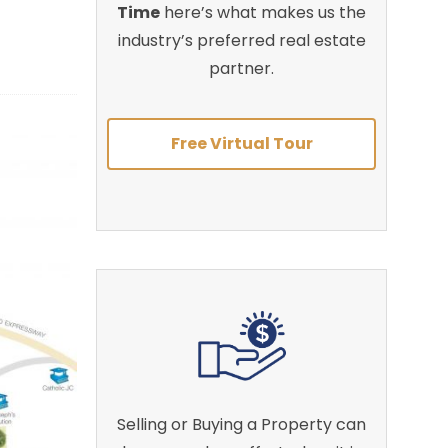
Time
here’s what makes us the
industry’s preferred real estate
partner.
Free Virtual Tour
Selling or Buying a Property can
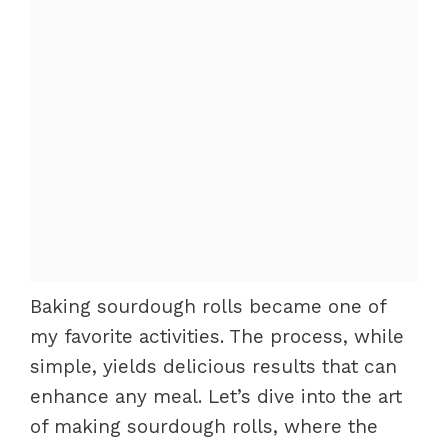
Baking sourdough rolls became one of
my favorite activities. The process, while
simple, yields delicious results that can
enhance any meal. Let’s dive into the art
of making sourdough rolls, where the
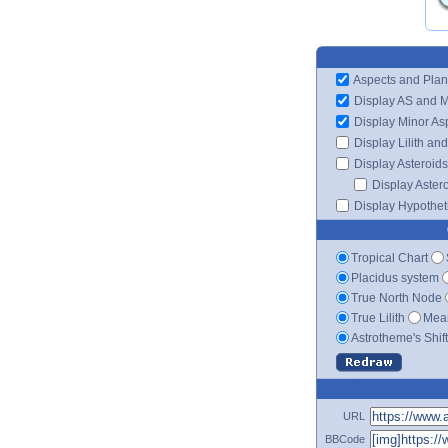
Aspects and Plan
Display AS and 
Display Minor As
Display Lilith an
Display Asteroids
Display Aster
Display Hypotheti
Tropical Chart
Placidus system
True North Node
True Lilith
Mean
Astrotheme's Shif
URL
BBCode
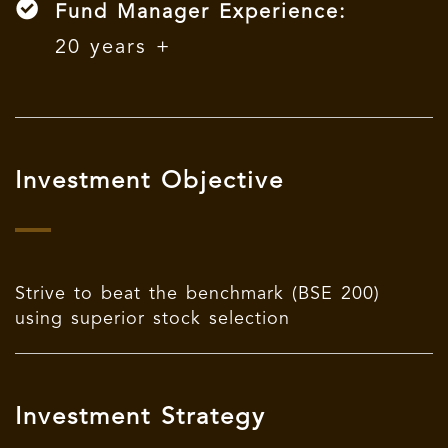
Fund Manager Experience:
20 years +
Investment Objective
Strive to beat the benchmark (BSE 200)
using superior stock selection
Investment Strategy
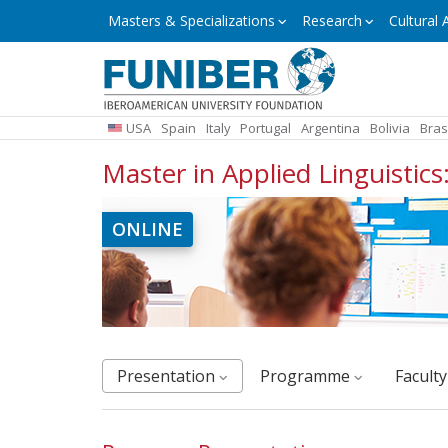
Skip
Masters
Masters & Specializations
Research
Cultural A
&
to
Specializations
main
content
USA
Spain
Italy
Portugal
Argentina
Bolivia
Bras
Master in Applied Linguistic
ONLINE
Presentation
Programme
facult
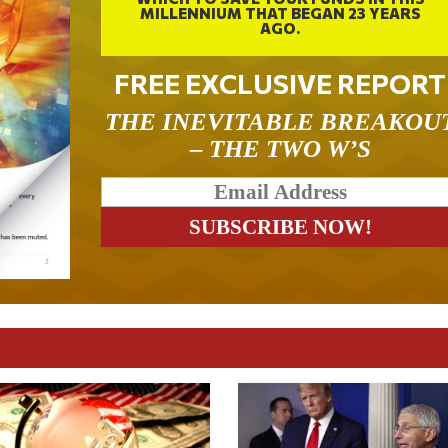
MILLENNIUM THAT BEGAN 23 YEARS
AGO.
FREE EXCLUSIVE REPORT
THE INEVITABLE BREAKOU
– THE TWO W’S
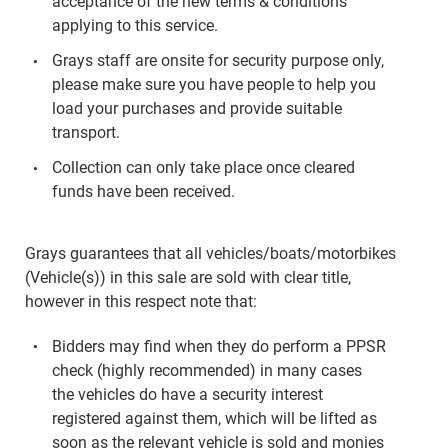
acceptance of the new terms & conditions
applying to this service.
Grays staff are onsite for security purpose only,
please make sure you have people to help you
load your purchases and provide suitable
transport.
Collection can only take place once cleared
funds have been received.
Grays guarantees that all vehicles/boats/motorbikes
(Vehicle(s)) in this sale are sold with clear title,
however in this respect note that:
Bidders may find when they do perform a PPSR
check (highly recommended) in many cases
the vehicles do have a security interest
registered against them, which will be lifted as
soon as the relevant vehicle is sold and monies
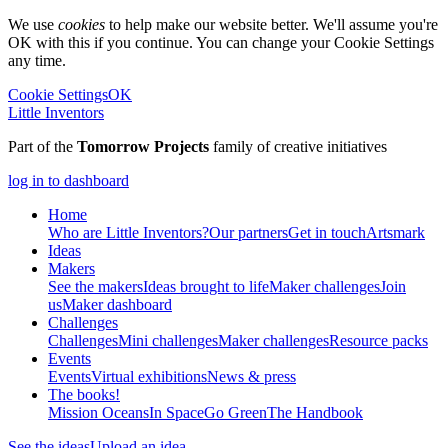
We use
cookies
to help make our website better. We'll assume you're
OK with this if you continue. You can change your Cookie Settings
any time.
Cookie Settings
OK
Little Inventors
Part of the
Tomorrow Projects
family of creative initiatives
log in to dashboard
Home
Who are Little Inventors?
Our partners
Get in touch
Artsmark
Ideas
Makers
See the makers
Ideas brought to life
Maker challenges
Join
us
Maker dashboard
Challenges
Challenges
Mini challenges
Maker challenges
Resource packs
Events
Events
Virtual exhibitions
News & press
The
books!
Mission Oceans
In Space
Go Green
The Handbook
See the ideas
Upload an idea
==============================
◆ TASK TO COMPLETE:
In the material above, find each line containing the word "this" and copy it.

◆ PROBLEM SOLUTION:
applying to this service.
(Vehicle(s)) in this sale are sold with clear title,
however in this respect note that:
OK with this if you continue. You can change your Cookie Settings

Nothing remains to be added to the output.